**Supplied material**.
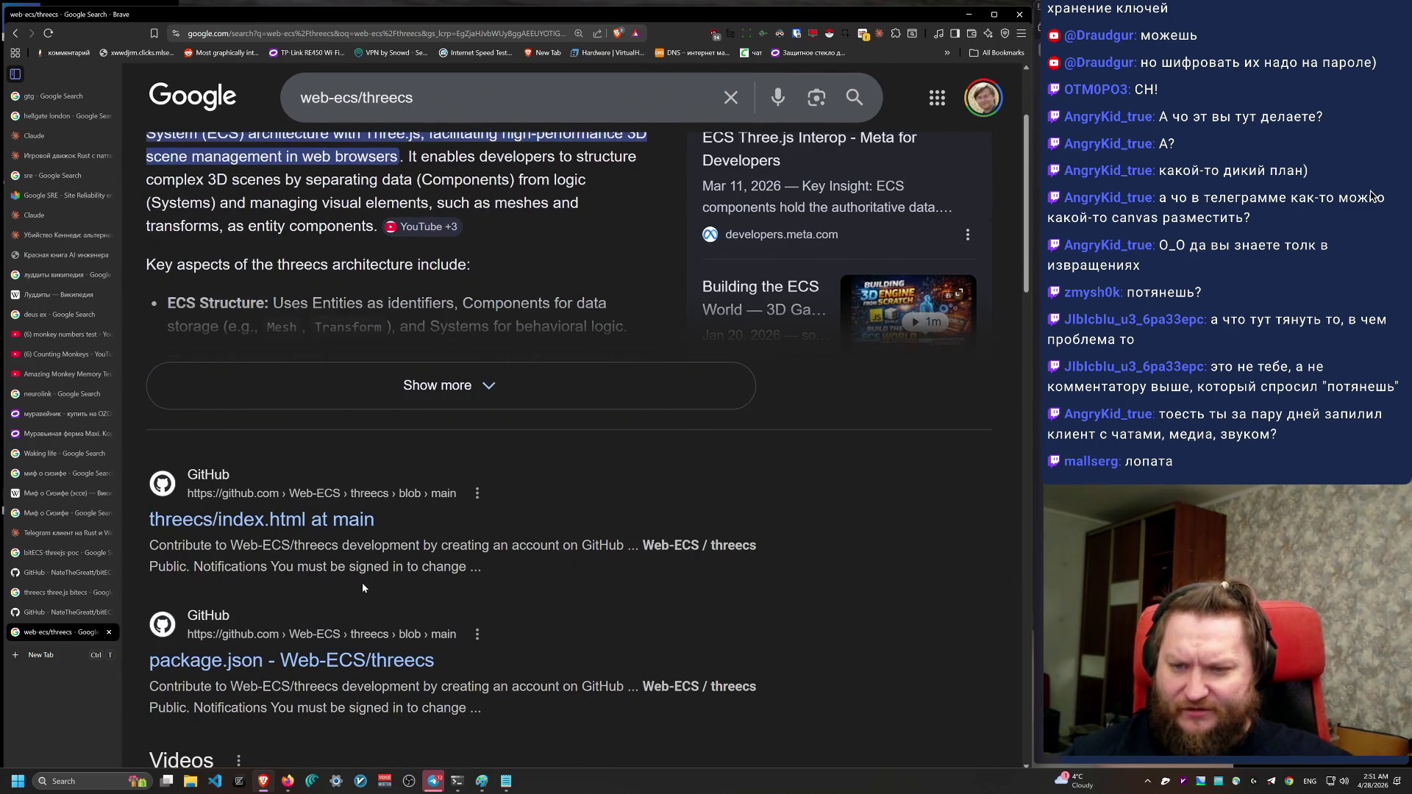
scroll(361, 582, "up", 1)
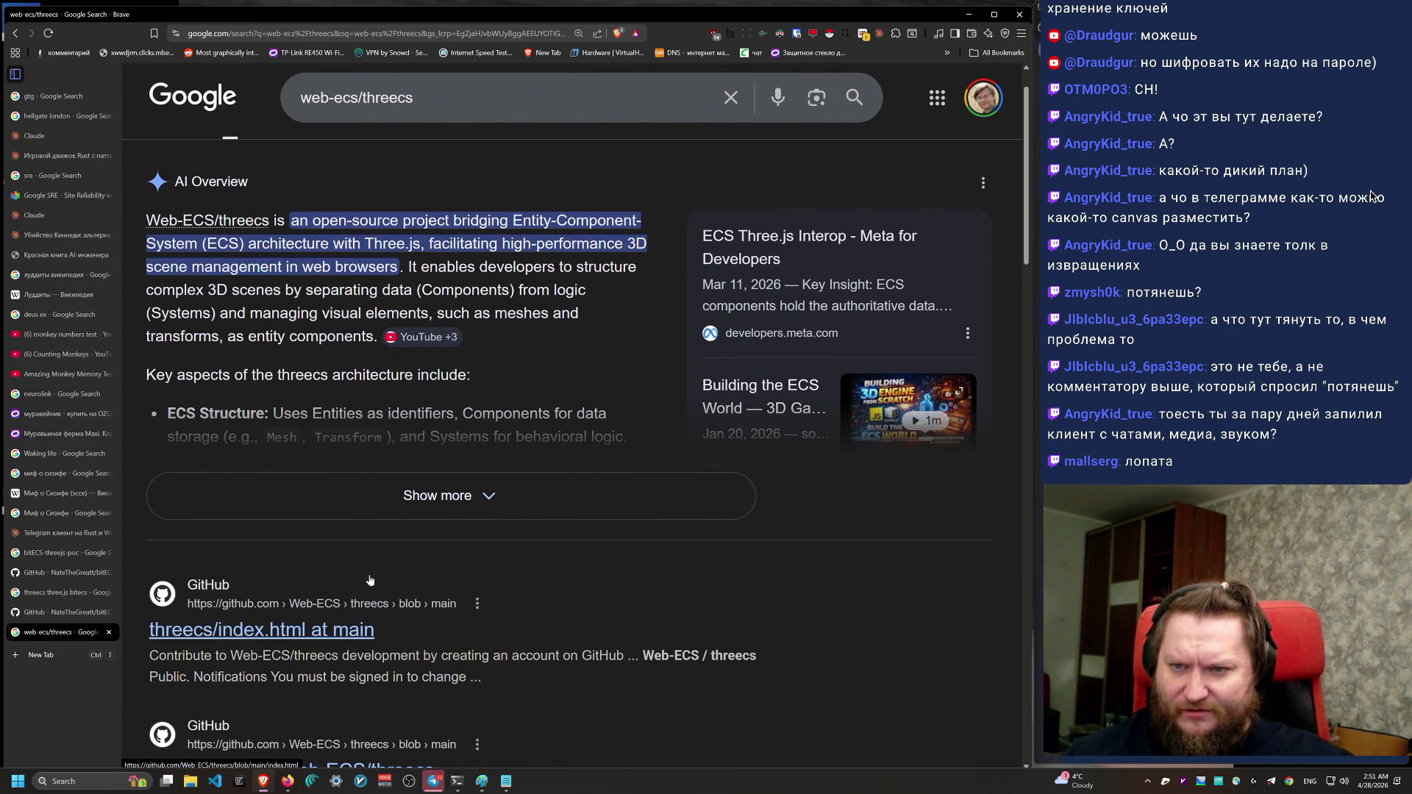
middle_click(272, 220)
Step: From those results, open the 'Milestones · Web-ECS/threecs' GitHub page
left_click(33, 654)
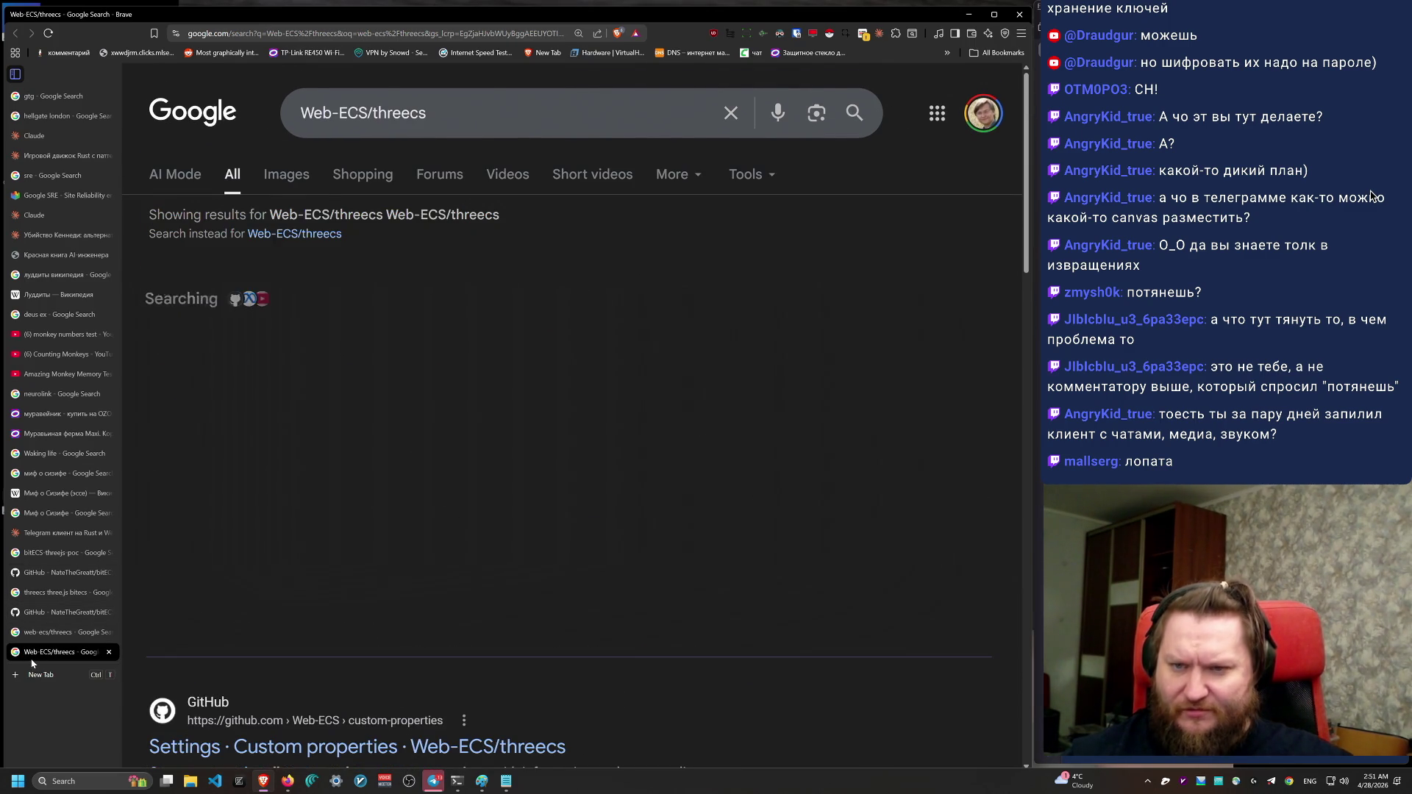
scroll(389, 667, "down", 2)
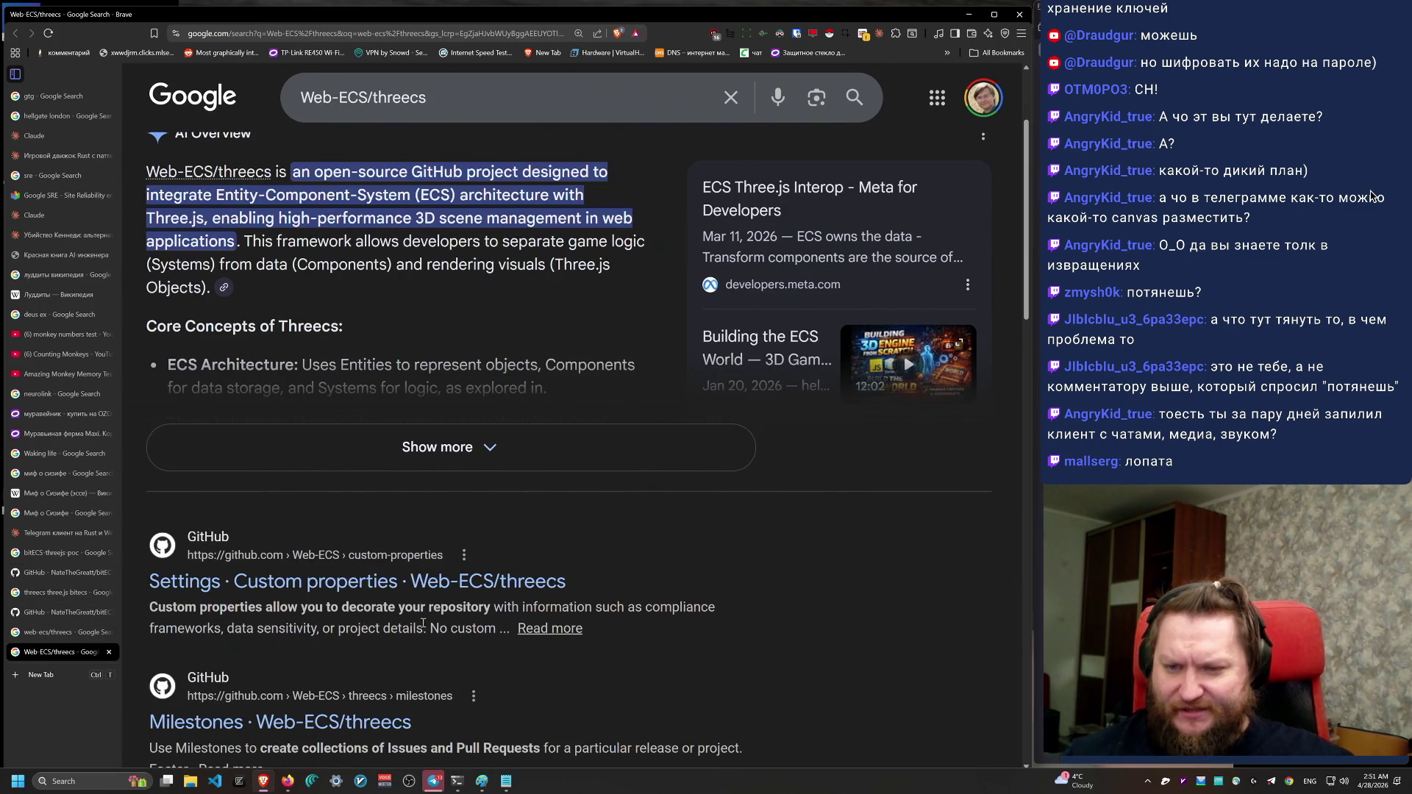
scroll(441, 647, "down", 4)
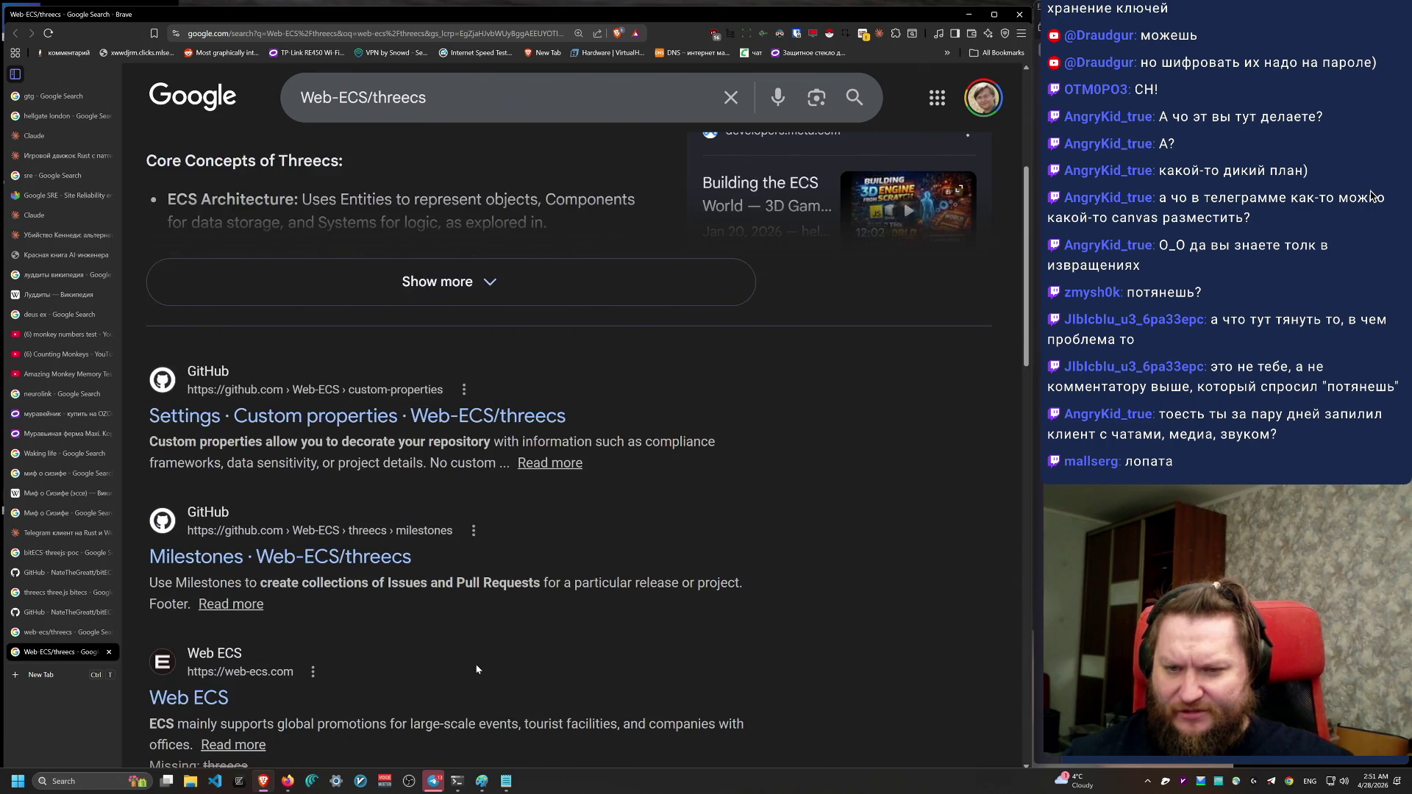
middle_click(337, 394)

**Task instructions**. Restate each entry verbatim and skip every image.

**Answer to the exercise**.
scroll(361, 582, "up", 1)
middle_click(272, 220)
Step: From those results, open the 'Milestones · Web-ECS/threecs' GitHub page
left_click(33, 654)
scroll(389, 667, "down", 2)
scroll(441, 647, "down", 4)
middle_click(337, 394)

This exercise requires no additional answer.